## Task to complete
Your output should be the entries below, from the first line up to and including the line with "Canicula pune stăpânire pe Banat!", reproduced exactly and with no other lines.

Excerpts from a dataset:
++++++++

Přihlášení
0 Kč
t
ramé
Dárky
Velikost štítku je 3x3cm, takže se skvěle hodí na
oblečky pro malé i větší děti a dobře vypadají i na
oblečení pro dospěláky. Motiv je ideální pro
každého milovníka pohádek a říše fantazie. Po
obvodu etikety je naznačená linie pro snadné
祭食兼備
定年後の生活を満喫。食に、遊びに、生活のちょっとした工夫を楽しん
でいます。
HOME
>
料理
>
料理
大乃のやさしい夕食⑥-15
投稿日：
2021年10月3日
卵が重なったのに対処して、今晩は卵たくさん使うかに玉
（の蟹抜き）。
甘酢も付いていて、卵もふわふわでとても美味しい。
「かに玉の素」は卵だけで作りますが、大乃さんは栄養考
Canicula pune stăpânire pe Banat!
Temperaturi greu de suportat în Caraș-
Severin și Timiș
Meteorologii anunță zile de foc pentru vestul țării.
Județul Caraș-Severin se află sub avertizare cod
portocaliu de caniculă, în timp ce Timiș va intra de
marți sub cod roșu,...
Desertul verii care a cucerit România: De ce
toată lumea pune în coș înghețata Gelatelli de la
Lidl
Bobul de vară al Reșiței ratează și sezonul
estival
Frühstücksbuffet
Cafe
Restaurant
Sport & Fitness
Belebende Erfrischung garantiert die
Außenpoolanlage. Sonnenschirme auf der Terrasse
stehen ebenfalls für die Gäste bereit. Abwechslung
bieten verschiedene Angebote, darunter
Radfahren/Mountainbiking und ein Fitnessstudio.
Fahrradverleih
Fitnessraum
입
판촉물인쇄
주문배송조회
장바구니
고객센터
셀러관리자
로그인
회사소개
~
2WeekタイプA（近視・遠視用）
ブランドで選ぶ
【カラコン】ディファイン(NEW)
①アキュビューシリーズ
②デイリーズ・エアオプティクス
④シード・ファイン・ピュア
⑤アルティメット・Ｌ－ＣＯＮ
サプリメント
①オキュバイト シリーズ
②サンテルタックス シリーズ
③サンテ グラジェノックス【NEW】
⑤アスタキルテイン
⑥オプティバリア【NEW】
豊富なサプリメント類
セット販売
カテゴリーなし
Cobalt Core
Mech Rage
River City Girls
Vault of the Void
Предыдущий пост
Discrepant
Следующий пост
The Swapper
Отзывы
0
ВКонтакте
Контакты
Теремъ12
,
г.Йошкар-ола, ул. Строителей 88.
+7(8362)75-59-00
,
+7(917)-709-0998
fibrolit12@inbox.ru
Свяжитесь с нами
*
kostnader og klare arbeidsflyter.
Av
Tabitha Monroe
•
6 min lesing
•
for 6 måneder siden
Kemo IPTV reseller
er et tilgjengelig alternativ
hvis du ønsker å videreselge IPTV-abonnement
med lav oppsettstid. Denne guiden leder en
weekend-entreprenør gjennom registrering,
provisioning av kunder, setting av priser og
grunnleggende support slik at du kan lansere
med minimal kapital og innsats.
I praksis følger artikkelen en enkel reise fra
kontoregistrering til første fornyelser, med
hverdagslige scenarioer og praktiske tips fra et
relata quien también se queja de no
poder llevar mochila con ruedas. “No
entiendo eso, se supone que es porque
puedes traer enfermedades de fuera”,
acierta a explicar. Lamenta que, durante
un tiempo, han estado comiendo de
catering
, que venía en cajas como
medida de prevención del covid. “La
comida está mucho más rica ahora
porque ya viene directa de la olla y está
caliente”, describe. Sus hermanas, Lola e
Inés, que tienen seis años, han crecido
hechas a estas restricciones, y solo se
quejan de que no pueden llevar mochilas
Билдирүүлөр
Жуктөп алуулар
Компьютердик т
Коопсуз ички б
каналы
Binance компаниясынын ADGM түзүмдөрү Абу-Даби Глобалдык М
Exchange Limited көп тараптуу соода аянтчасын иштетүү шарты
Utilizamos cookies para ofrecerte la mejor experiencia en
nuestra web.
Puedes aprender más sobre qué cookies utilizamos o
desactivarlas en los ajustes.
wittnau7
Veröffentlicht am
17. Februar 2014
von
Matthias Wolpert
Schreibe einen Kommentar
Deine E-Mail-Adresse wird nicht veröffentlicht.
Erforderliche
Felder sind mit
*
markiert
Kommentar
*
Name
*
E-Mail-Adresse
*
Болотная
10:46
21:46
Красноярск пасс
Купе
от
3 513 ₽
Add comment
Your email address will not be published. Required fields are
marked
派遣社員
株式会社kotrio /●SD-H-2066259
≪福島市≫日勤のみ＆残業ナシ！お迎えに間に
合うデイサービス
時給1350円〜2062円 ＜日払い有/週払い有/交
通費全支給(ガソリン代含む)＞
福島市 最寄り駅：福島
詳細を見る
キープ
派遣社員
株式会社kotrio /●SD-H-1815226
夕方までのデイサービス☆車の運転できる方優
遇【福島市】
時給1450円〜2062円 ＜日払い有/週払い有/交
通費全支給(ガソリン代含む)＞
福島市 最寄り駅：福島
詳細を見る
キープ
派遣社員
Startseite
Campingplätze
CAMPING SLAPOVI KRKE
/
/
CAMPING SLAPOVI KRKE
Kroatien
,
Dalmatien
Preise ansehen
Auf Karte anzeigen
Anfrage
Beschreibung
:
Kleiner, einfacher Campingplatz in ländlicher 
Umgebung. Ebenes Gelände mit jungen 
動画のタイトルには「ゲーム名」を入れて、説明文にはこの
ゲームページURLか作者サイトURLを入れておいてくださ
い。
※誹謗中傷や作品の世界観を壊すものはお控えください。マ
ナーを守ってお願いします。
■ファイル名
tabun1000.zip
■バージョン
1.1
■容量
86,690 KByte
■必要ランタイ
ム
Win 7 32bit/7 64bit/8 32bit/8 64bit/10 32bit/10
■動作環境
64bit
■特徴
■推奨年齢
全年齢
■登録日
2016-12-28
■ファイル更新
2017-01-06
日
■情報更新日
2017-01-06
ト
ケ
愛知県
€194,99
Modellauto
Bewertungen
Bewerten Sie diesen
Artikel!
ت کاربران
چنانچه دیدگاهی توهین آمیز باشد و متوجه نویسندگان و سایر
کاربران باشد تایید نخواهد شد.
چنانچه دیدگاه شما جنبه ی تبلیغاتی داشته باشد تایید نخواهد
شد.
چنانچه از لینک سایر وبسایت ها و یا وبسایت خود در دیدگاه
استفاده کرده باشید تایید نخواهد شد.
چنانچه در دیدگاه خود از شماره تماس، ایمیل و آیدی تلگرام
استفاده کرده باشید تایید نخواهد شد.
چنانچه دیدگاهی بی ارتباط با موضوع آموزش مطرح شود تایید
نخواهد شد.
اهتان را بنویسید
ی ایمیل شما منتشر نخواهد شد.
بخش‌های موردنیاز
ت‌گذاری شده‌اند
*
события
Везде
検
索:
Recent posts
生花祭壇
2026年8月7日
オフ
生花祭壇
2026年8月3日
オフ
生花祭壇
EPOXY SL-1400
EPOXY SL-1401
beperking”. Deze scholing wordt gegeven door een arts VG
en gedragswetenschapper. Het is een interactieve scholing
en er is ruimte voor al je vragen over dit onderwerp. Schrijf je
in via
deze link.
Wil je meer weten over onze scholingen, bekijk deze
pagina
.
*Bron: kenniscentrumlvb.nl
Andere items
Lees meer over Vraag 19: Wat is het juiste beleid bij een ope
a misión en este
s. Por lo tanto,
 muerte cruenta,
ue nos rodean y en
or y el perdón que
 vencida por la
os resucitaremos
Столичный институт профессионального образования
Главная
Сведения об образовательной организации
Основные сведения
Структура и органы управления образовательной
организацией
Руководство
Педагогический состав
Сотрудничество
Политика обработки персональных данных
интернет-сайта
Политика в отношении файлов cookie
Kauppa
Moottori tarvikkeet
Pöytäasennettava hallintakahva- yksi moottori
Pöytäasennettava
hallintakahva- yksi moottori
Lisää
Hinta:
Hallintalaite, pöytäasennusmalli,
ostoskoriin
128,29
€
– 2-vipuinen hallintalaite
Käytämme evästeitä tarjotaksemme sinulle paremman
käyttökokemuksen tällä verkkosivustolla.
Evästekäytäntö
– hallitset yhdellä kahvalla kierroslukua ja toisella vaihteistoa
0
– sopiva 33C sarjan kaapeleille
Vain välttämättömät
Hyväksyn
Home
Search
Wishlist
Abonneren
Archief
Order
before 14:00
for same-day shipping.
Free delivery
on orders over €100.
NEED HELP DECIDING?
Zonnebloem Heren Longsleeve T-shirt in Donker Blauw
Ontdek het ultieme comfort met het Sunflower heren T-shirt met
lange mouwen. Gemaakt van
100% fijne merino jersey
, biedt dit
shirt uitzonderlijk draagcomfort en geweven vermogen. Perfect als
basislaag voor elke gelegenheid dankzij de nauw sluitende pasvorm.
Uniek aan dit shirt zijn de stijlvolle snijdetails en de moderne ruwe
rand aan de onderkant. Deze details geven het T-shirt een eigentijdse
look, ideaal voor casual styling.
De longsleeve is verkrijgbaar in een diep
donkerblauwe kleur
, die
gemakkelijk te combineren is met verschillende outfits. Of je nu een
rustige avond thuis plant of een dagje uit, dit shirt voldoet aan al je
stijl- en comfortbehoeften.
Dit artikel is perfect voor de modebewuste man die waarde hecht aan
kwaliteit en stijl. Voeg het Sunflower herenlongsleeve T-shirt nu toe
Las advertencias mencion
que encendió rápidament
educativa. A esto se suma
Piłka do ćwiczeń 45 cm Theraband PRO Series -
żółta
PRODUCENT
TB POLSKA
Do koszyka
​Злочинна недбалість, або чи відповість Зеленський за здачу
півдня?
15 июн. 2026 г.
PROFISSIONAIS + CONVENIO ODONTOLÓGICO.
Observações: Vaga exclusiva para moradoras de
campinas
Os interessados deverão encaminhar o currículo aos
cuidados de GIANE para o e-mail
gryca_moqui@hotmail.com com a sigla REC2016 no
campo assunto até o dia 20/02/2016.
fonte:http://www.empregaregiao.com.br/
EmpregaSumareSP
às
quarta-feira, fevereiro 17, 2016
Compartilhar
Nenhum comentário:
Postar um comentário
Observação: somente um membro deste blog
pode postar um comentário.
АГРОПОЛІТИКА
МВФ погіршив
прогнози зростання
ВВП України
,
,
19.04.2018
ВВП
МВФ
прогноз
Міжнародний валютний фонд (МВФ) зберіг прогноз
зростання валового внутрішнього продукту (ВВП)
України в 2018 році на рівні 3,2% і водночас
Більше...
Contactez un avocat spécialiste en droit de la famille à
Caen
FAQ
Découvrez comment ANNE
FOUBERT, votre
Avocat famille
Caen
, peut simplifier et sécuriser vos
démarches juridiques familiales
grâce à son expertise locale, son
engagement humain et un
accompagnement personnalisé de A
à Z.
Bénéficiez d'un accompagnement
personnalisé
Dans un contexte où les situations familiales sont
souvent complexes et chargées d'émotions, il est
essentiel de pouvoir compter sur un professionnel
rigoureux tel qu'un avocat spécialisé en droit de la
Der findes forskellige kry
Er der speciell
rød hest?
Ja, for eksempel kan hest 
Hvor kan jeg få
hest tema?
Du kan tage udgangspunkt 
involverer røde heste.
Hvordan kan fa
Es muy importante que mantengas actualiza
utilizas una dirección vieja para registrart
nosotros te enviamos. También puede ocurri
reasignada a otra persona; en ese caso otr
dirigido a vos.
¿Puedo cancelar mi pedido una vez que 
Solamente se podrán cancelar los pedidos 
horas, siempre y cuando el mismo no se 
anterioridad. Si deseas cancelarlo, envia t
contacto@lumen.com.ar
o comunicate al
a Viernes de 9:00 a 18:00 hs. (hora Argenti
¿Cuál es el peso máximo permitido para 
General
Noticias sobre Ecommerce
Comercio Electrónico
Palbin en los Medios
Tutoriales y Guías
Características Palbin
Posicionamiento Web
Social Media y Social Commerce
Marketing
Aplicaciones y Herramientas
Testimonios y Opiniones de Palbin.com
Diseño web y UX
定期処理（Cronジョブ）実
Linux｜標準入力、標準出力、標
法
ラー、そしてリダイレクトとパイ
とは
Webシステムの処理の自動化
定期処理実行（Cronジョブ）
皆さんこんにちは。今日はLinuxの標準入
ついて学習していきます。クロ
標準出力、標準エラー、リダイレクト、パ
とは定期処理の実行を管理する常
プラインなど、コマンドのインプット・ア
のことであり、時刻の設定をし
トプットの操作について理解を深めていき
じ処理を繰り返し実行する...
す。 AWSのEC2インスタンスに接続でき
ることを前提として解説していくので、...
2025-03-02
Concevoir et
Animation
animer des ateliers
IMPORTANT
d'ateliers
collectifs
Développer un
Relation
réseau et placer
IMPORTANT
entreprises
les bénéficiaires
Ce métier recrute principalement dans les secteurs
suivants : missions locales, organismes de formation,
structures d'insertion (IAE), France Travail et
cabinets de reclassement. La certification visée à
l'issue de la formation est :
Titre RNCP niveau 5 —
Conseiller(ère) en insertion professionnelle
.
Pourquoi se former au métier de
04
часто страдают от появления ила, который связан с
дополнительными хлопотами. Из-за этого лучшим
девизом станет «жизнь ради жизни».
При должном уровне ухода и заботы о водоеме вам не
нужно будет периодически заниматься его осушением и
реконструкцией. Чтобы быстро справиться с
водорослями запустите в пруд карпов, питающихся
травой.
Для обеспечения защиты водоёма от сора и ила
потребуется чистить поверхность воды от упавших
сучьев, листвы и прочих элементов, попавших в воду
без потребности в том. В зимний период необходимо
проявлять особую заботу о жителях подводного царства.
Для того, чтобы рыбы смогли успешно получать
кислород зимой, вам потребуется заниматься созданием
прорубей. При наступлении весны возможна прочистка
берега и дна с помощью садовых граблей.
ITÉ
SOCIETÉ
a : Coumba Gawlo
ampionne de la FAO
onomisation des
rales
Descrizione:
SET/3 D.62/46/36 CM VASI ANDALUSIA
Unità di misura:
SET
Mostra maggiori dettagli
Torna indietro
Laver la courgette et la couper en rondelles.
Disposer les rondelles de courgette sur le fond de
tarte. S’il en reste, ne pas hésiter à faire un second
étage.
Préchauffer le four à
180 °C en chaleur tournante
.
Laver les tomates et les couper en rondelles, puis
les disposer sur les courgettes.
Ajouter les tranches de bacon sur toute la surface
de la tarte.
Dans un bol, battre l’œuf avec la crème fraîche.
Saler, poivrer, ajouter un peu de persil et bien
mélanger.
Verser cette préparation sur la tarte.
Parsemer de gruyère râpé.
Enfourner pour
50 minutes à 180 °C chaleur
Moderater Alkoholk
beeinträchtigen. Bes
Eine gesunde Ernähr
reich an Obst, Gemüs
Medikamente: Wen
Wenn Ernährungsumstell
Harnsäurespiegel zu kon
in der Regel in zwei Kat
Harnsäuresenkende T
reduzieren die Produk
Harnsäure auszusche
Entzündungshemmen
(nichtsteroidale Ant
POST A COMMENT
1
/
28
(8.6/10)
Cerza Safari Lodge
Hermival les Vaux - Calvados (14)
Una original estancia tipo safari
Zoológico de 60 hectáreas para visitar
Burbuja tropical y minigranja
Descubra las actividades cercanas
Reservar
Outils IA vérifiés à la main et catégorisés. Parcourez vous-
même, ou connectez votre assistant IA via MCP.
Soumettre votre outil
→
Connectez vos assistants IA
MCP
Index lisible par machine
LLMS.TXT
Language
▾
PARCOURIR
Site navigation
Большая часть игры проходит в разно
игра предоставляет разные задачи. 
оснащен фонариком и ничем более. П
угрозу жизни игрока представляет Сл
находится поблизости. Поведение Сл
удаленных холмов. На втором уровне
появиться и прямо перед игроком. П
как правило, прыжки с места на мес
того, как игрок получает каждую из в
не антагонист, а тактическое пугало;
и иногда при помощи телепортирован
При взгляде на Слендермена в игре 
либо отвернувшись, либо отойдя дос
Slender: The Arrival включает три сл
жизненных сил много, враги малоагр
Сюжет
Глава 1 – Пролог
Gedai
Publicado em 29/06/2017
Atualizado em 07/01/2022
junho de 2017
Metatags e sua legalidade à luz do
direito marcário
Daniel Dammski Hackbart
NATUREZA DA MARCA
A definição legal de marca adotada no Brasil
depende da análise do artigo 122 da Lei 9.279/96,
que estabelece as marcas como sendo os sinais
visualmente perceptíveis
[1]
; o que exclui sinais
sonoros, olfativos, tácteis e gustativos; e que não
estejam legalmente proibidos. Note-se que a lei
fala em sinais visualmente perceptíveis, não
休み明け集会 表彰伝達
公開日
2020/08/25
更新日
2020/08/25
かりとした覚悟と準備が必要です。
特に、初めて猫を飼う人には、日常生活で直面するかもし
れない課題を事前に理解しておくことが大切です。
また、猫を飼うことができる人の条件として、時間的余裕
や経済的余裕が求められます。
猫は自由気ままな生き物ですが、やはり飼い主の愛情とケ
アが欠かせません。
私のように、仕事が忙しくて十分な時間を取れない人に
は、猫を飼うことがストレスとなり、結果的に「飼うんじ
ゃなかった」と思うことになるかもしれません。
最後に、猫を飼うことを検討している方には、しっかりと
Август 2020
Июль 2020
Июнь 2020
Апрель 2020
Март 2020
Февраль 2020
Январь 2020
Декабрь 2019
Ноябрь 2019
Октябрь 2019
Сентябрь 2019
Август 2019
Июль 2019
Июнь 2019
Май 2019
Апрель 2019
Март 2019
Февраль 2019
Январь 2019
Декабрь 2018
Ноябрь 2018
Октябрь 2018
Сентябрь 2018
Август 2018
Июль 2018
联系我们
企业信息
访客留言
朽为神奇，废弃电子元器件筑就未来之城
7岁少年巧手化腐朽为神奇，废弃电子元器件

++++++++

## Exercise answer
Přihlášení
0 Kč
t
ramé
Dárky
Velikost štítku je 3x3cm, takže se skvěle hodí na
oblečky pro malé i větší děti a dobře vypadají i na
oblečení pro dospěláky. Motiv je ideální pro
každého milovníka pohádek a říše fantazie. Po
obvodu etikety je naznačená linie pro snadné
祭食兼備
定年後の生活を満喫。食に、遊びに、生活のちょっとした工夫を楽しん
でいます。
HOME
>
料理
>
料理
大乃のやさしい夕食⑥-15
投稿日：
2021年10月3日
卵が重なったのに対処して、今晩は卵たくさん使うかに玉
（の蟹抜き）。
甘酢も付いていて、卵もふわふわでとても美味しい。
「かに玉の素」は卵だけで作りますが、大乃さんは栄養考
Canicula pune stăpânire pe Banat!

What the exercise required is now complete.